- **Document**
--------------------
I took a look at the two pairs of earrings I have from [livejournal.com profile] elisem in something like the style that she taught me and [livejournal.com profile] kythryne about yesterday. The magenta ones seem to focus on a spiral made before it was anchored to the rest of the piece. The silver ones with the pale blue Swarovski crystals are closer to what she showed us, but with lots of lovely curves and fewer intersections and anchor points.

Also, googling on "wandering wire" gets me a link or two to Elise's work, and an assortment of things that have nothing to do with jewelry. If anyone else (except [livejournal.com profile] kythryne, soon) is using this jewelry-making technique, they're either not being discussed online, or they call it something else.

Also: Metalliferous has what look like the kind of pliers I need, and I think I'm going to pick up a cheap pair to play with while I figure out whether I want to spend a lot of time on this. (The price difference between the cheap ones and the Lindstroms that Elise and Kythryne were talking about is something like a factor of eight.) And I'm wondering about colored/coated wire. I definitely want more Swarovski crystals, and maybe some other small beads (I've been using what I got in Beads of the Month for earrings--the large packages for colors of night and pearls both have good small beads--but it's not enough.
Tags:

From: [identity profile] marykaykare.livejournal.com


Someone who sells regularly at the U-District street fair here in Seattle does that kind of thing, but I don't know what she calls it. It's the only person doing it other than Elise I've seen.

MKK

From: [identity profile] elisem.livejournal.com

a long digression on anchor points and the liveness of wire


Got a photo of the magenta ones? I can most likely tell you when the spiral was made, and probably give the order of the rest of the steps.

The silver ones with the pale blue Swarovski crystals are closer to what she showed us, but with lots of lovely curves and fewer intersections and anchor points.
--------------------
- **Dataset**
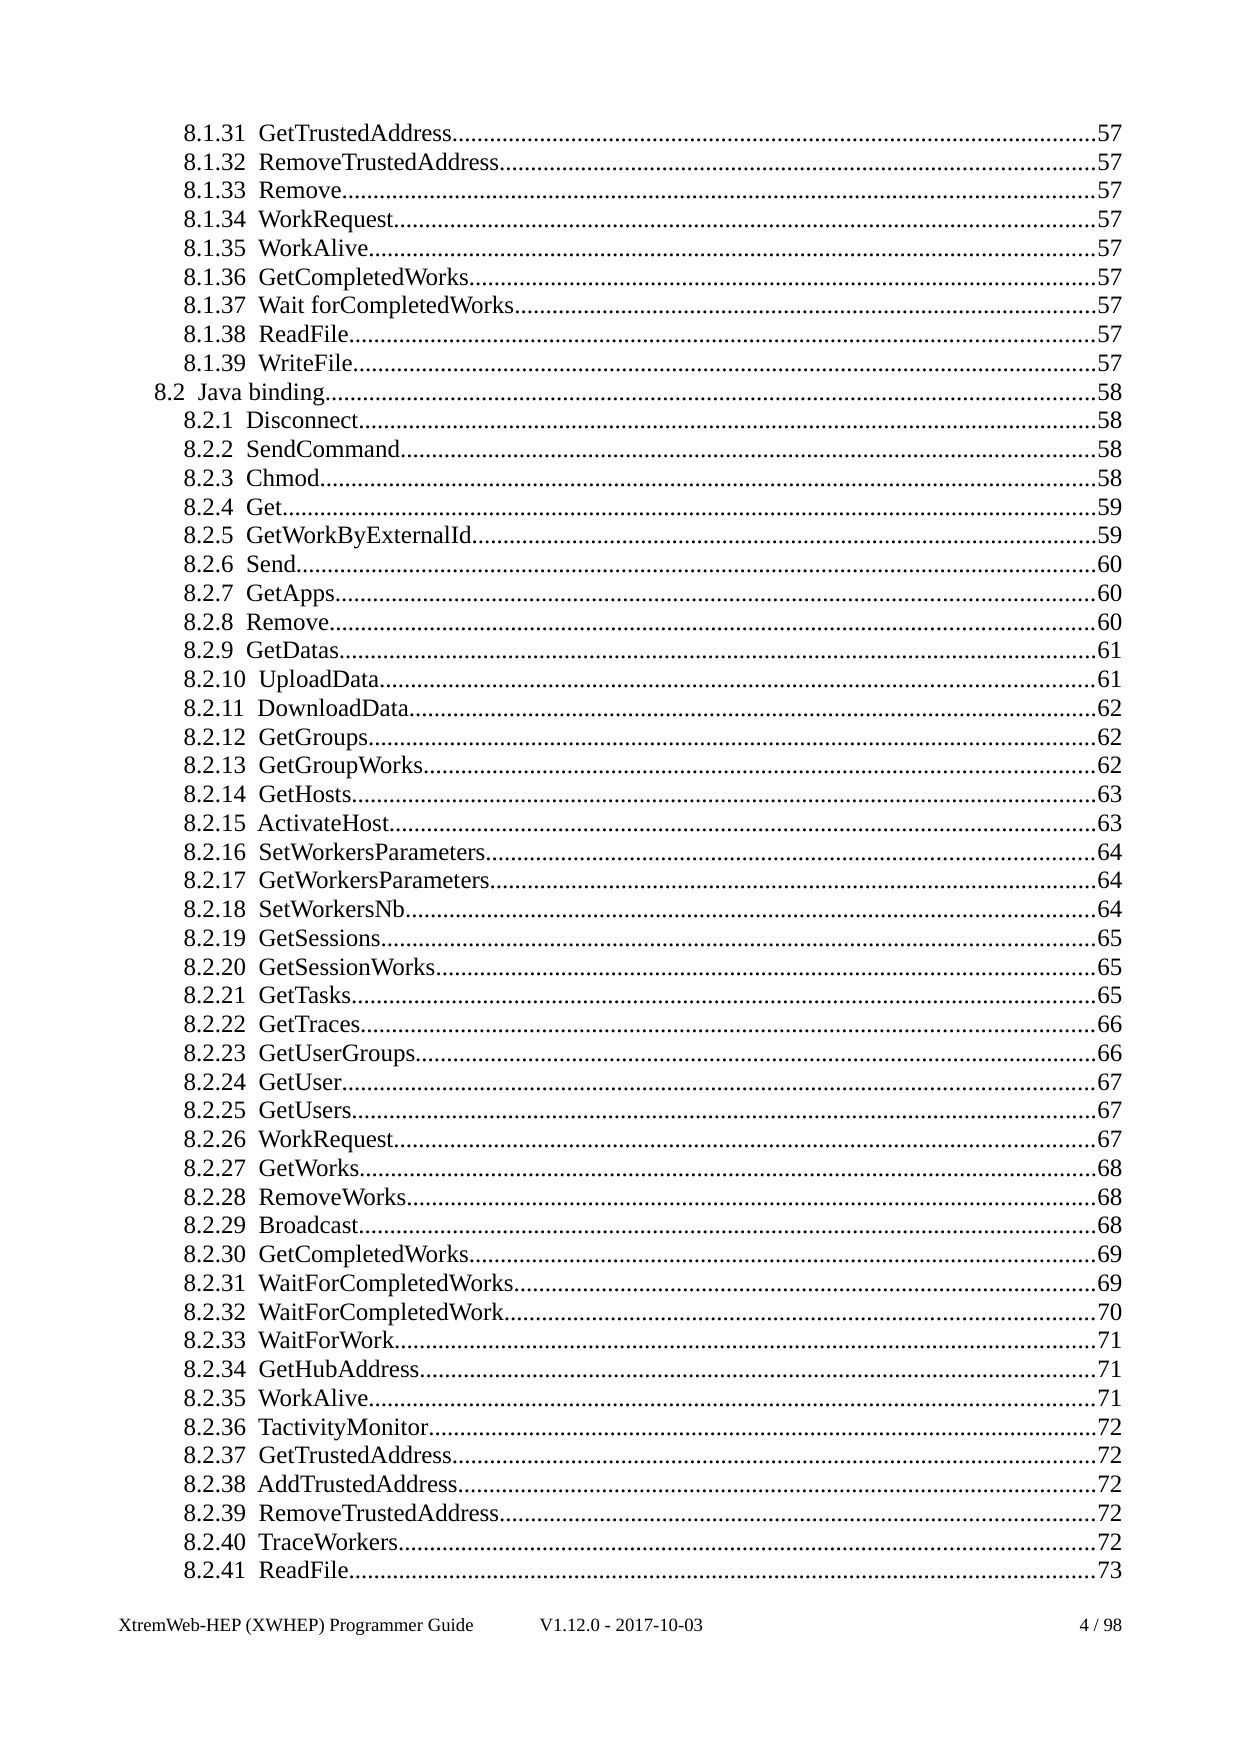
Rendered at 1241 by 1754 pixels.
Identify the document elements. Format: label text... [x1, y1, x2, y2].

text 8.2.17 GetWorkersParameters 64 [177, 866, 1122, 894]
text 8.2.40 TraceWorkers 72 [177, 1527, 1122, 1556]
text 8.2.35 WorkAlive 71 [177, 1383, 1122, 1412]
text 8.2.26 WorkRequest 67 [177, 1124, 1122, 1153]
text 8.2.12 GetGroups 62 [177, 722, 1122, 751]
text 8.2.34 GetHubAddress 71 [177, 1354, 1122, 1383]
text 8.2.8 Remove 60 [177, 607, 1122, 636]
text 8.1.38 ReadFile 57 [177, 319, 1122, 348]
text 8.1.35 WorkAlive 57 [177, 233, 1122, 262]
text 8.1.39 WriteFile 57 [177, 348, 1122, 377]
text 8.2.41 ReadFile 73 [177, 1556, 1122, 1584]
text 8.2.19 GetSessions 65 [177, 923, 1122, 952]
text 8.2.37 GetTrustedAddress 72 [177, 1441, 1122, 1469]
text 8.2.4 Get 59 [177, 492, 1122, 521]
text 8.2.7 GetApps 60 [177, 578, 1122, 607]
text 8.2.5 GetWorkByExternalId 59 [177, 521, 1122, 549]
text 8.2.32 WaitForCompletedWork 70 [177, 1297, 1122, 1326]
text 8.2.2 SendCommand 58 [177, 434, 1122, 463]
text 8.2.25 GetUsers 67 [177, 1096, 1122, 1124]
text 8.2.21 GetTasks 65 [177, 981, 1122, 1009]
text 8.1.32 RemoveTrustedAddress 57 [177, 147, 1122, 176]
text 8.2.3 Chmod 58 [177, 463, 1122, 492]
text 8.2.39 RemoveTrustedAddress 72 [177, 1498, 1122, 1527]
text 8.2.28 RemoveWorks 68 [177, 1182, 1122, 1211]
text 8.1.36 GetCompletedWorks 57 [177, 262, 1122, 291]
text 8.2.20 GetSessionWorks 65 [177, 952, 1122, 981]
text 8.2.16 SetWorkersParameters 64 [177, 837, 1122, 866]
text 8.2.11 DownloadData 62 [177, 693, 1122, 722]
text 8.2.33 WaitForWork 71 [177, 1326, 1122, 1354]
text 8.2.30 GetCompletedWorks 69 [177, 1239, 1122, 1268]
text 8.1.31 GetTrustedAddress 57 [177, 118, 1122, 147]
text 8.2.23 GetUserGroups 66 [177, 1038, 1122, 1067]
text 8.2.18 SetWorkersNb 64 [177, 894, 1122, 923]
text 8.2.27 GetWorks 68 [177, 1153, 1122, 1182]
text 8.2.6 Send 60 [177, 549, 1122, 578]
text 8.1.34 WorkRequest 57 [177, 204, 1122, 233]
text 8.2.31 WaitForCompletedWorks 69 [177, 1268, 1122, 1297]
text 8.1.37 Wait forCompletedWorks 57 [177, 291, 1122, 319]
text 8.2.38 AddTrustedAddress 72 [177, 1469, 1122, 1498]
text 8.2.13 GetGroupWorks 62 [177, 751, 1122, 779]
text 8.2.29 Broadcast 68 [177, 1211, 1122, 1239]
text 8.2.1 Disconnect 58 [177, 406, 1122, 434]
text 8.2.24 GetUser 67 [177, 1067, 1122, 1096]
text 8.2.10 UploadData 61 [177, 664, 1122, 693]
text 8.2.14 GetHosts 63 [177, 779, 1122, 808]
text 8.2 Java binding 58 [148, 377, 1122, 406]
text 8.2.9 GetDatas 61 [177, 636, 1122, 664]
text 8.2.36 TactivityMonitor 72 [177, 1412, 1122, 1441]
text 8.2.15 ActivateHost 63 [177, 808, 1122, 837]
text 8.1.33 Remove 57 [177, 176, 1122, 204]
text 8.2.22 GetTraces 66 [177, 1009, 1122, 1038]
--------------------
- **The problem**
According to the post about wire earrings, how much more do the Lindstrom pliers cost than the cheap ones?

- **Response**
Something like a factor of eight.